L’initiative Think Tank, soutenue par le CRDI, a par exemple travaillé au renforcement des capacités des institutions indépendantes de recherche sur les politiques dans 20 pays. Lorsqu’un nouveau gouvernement civil a remplacé le régime militaire au Myanmar, le CRDI et Affaires mondiales Canada ont conjointement investi dans une initiative qui a permis aux institutions de la société civile de produire et d’utiliser des recherches et des données à l’appui de l’inclusion et de l’égalité des genres.
2. Définir la demande locale en matière de savoir
Un solide écosystème du savoir définit les questions prioritaires, établit un programme national, puis rassemble de la preuve et des perspectives inclusives pour formuler des solutions adaptées. Pour aider à définir les priorités au Venezuela, le CRDI soutient une vaste consultation visant à définir la demande et les possibilités en matière de recherche qui peuvent éclairer la réponse à la crise humanitaire et politique dans ce pays. Afin d’éclairer une politique de réparation au Guatemala après le conflit, un projet soutenu par le CRDI a intentionnellement sollicité la contribution de femmes victimes de violences sexuelles.
3. Catalyser l’action et la confiance
Un solide écosystème du savoir favorise la confiance nécessaire au débat public et à une action coordonnée pour résoudre les problèmes sociaux. Mais la confiance est une denrée rare de nos jours, et elle est particulièrement précieuse dans des contextes politiquement fragiles. À Nairobi, un partenaire soutenu par le CRDI, Akiba Mashinani Trust, a remporté une grande victoire en bloquant le développement immobilier dans un quartier informel en attendant un plan de développement intégré. Cette victoire doit beaucoup aux efforts déployés par l’organisation pour constituer un consortium de quarante organisations et cultiver des liens solides avec les habitants du quartier informel. Dans ce cas, les chercheurs étaient les courtiers honnêtes qui ont aidé les parties prenantes à surmonter les divisions et la méfiance.

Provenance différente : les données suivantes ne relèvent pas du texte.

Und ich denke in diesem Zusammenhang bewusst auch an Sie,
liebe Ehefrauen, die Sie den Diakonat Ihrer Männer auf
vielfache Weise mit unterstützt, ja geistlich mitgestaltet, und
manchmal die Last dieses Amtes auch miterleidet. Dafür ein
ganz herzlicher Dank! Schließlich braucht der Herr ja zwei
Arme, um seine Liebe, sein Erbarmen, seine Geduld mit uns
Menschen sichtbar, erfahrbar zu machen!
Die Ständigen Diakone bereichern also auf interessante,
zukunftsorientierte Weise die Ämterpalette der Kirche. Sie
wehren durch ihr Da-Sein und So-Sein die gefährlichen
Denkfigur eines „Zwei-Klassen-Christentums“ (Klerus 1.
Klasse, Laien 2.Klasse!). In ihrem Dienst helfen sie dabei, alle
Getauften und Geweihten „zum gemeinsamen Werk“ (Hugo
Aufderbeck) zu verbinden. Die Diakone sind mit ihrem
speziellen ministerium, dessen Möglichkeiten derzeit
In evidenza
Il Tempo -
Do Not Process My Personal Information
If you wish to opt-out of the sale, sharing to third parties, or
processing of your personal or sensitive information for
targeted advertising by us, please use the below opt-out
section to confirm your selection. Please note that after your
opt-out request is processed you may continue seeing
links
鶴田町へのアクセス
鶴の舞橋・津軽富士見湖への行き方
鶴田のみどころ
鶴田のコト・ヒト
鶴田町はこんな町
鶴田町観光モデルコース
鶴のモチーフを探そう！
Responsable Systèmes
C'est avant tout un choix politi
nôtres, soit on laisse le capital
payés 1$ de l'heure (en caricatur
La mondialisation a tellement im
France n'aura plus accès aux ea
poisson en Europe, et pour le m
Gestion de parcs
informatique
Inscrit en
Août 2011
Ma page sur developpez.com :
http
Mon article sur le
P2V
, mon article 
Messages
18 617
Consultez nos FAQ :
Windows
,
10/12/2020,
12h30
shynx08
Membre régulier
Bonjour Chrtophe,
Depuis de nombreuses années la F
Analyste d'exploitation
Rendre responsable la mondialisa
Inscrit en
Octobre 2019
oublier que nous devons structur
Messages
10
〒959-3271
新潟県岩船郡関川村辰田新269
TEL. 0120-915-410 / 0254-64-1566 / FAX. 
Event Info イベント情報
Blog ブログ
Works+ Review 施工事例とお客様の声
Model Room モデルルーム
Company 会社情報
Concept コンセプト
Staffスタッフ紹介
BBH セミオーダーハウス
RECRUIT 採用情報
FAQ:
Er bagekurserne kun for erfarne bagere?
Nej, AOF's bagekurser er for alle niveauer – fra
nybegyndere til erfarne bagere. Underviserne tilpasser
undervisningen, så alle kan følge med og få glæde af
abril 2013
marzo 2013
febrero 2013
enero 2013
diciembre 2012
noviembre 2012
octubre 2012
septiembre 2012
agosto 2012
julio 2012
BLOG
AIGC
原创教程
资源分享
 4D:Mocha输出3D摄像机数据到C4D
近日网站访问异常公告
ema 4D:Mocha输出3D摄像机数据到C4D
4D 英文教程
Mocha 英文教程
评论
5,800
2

Soutenir le savoir pour la paix et la démocratie
Si le soutien aux écosystèmes du savoir peut aider à renforcer la résilience, il est essentiel de reconnaître que la recherche dans des environnements touchés par des conflits et politiquement instables présente son propre ensemble de difficultés. Dans ces environnements, les organismes de recherche ont souvent une faible capacité ou manquent cruellement de ressources et sont pourtant confrontés à certains des défis éthiques et méthodologiques les plus complexes qu’on puisse imaginer : la méfiance, la peur, les menaces à la sécurité, les États oppressifs, la désinformation et les préjugés.
Heureusement, la communauté internationale s’éveille à la tâche longtemps négligée de soutenir les connaissances localisées dans des contextes fragiles. Après l’échec des efforts de construction de l’État par le haut, comme en Irak et en Afghanistan, la communauté internationale s’oriente vers un programme à plus long terme, axé sur la mise en place d’institutions responsables et légitimes et sur le contrat social entre les citoyens et l’État.
L’expérience éclairée locale du CRDI et d’autres bailleurs de fonds en matière de recherche laisse entrevoir de grandes possibilités pour l’avenir. En soutenant les chercheurs, nous pouvons soutenir la paix et la démocratie.